What Is Web Analytics?

Web analytics is the process of working with website data to improve the user experience (UX) and site performance. And includes creating goals, collecting and analyzing data, and making decisions based on your analysis.

Digital analysts, ecommerce specialists, UX designers, product managers, and content managers all rely on web analytics to perform their jobs.

The most widely used web analytics tool is Google Analytics. Here’s a snapshot of what the platform can show you:

Google Analytics dashboard

But there are other products (which we’ll discuss later in the article) that can produce similar results. These types of analytics tools help marketers and analysts in several important ways.

Benefits of Website Analytics

Website analytics helps to make sense of your website and your online visitors. So you can continually improve performance.

Below are some of the specific ways you can benefit from using website analytics.

Understand Your Audience

Website analytics tells you how your website visitors interact with your site. And can help answer important questions like:

  • Which pages do visitors view the most?
  • Which pages are holding attention?
  • Which pages lose visitors?
  • How many visitors are coming for the first time vs. making a return visit?
  • How are visitors interacting with your site content?

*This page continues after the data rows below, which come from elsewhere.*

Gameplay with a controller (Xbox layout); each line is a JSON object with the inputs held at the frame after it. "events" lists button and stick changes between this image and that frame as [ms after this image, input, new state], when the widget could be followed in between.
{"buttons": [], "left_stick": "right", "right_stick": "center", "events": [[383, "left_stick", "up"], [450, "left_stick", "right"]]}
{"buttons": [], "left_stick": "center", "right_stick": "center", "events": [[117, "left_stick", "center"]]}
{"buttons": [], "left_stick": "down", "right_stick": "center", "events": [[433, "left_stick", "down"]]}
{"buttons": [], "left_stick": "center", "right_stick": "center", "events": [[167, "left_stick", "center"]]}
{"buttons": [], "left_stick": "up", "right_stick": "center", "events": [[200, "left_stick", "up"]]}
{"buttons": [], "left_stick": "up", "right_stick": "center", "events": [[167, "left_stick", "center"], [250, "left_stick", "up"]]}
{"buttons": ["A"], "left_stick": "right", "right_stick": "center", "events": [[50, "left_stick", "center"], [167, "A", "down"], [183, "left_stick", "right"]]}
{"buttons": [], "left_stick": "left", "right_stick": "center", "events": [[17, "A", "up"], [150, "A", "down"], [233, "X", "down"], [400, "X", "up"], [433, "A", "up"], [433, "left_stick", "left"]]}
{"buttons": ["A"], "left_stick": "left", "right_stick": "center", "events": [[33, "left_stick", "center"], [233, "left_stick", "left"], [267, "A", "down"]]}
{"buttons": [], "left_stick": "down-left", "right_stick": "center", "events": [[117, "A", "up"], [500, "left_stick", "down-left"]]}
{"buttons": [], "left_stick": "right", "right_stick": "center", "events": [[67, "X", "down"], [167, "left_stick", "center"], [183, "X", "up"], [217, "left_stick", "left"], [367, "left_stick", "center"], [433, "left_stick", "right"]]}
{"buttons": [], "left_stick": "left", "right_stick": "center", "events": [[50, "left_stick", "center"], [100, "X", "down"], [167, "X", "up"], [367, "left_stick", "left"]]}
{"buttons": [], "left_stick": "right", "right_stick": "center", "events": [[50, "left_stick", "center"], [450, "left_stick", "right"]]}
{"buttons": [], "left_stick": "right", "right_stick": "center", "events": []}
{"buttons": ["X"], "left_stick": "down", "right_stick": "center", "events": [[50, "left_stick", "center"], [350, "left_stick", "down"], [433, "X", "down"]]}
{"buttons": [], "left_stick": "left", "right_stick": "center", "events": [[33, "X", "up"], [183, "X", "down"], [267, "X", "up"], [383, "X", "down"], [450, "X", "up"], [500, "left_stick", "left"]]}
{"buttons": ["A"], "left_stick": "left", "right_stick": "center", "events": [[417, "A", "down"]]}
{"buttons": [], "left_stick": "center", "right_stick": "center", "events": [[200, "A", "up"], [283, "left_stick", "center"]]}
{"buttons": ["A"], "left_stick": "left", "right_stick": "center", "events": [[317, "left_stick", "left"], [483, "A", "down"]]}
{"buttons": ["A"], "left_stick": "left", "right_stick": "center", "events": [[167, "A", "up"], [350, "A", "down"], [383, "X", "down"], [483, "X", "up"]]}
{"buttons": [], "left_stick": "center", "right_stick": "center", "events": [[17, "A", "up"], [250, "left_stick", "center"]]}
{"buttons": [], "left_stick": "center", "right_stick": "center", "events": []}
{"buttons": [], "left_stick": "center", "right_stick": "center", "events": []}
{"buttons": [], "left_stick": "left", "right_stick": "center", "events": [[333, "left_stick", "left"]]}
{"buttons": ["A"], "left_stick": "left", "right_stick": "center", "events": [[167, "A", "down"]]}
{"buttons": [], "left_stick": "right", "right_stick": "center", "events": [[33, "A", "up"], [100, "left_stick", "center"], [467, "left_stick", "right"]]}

Here’s Google Analytics data showing the most-viewed pages on the Google Merchandise Store demo account. You can see page views, the number of unique visitors who have viewed those pages, and the average time they were actively engaged with the page.

Google Analytics table showing the most-viewed pages

As you learn more about your audience through data like this, you can craft better content and a better website experience.

Determine Your Top Conversion Actions

Google says a conversion is any “user action that you count because you consider it important.” And what’s important depends on the purpose of the website.

For example, an online purchase is likely the most important conversion for an ecommerce website. But a form submission may be the most important conversion for a B2B company that wants to drive leads.

Whatever the conversion is, you can record data about it and measure how efficient your site is in generating that specific action. Then, you can work to improve those conversion rates.

Here you see the conversions for the Google Merchandise Store demo account. The 1,496 purchase conversions are undeniably the most important. But the view_item conversion (102,361 occurrences) and add_to_cart conversion (25,626 occurrences) are also important. 

A table showing conversions for the Google Merchandise Store demo account

When you compare those second two numbers, you can see that 25% of all item views translate to adding the item to a cart. That 25% can be used as a baseline, and the team can see if they can improve results from there. 

The team might try to improve by adding customer reviews and video demos on product pages. Small improvements in conversion efficiency can make a big impact in the overall performance.

Manage Your Advertising Budget

Web analytics can tell you how many visits and conversions you get from various traffic sources. Like paid search ads, paid social ads, email marketing, and organic search.

Here, you can see budget and conversion data from the Google Ads platform for a business that generates new clients through completed contact forms. 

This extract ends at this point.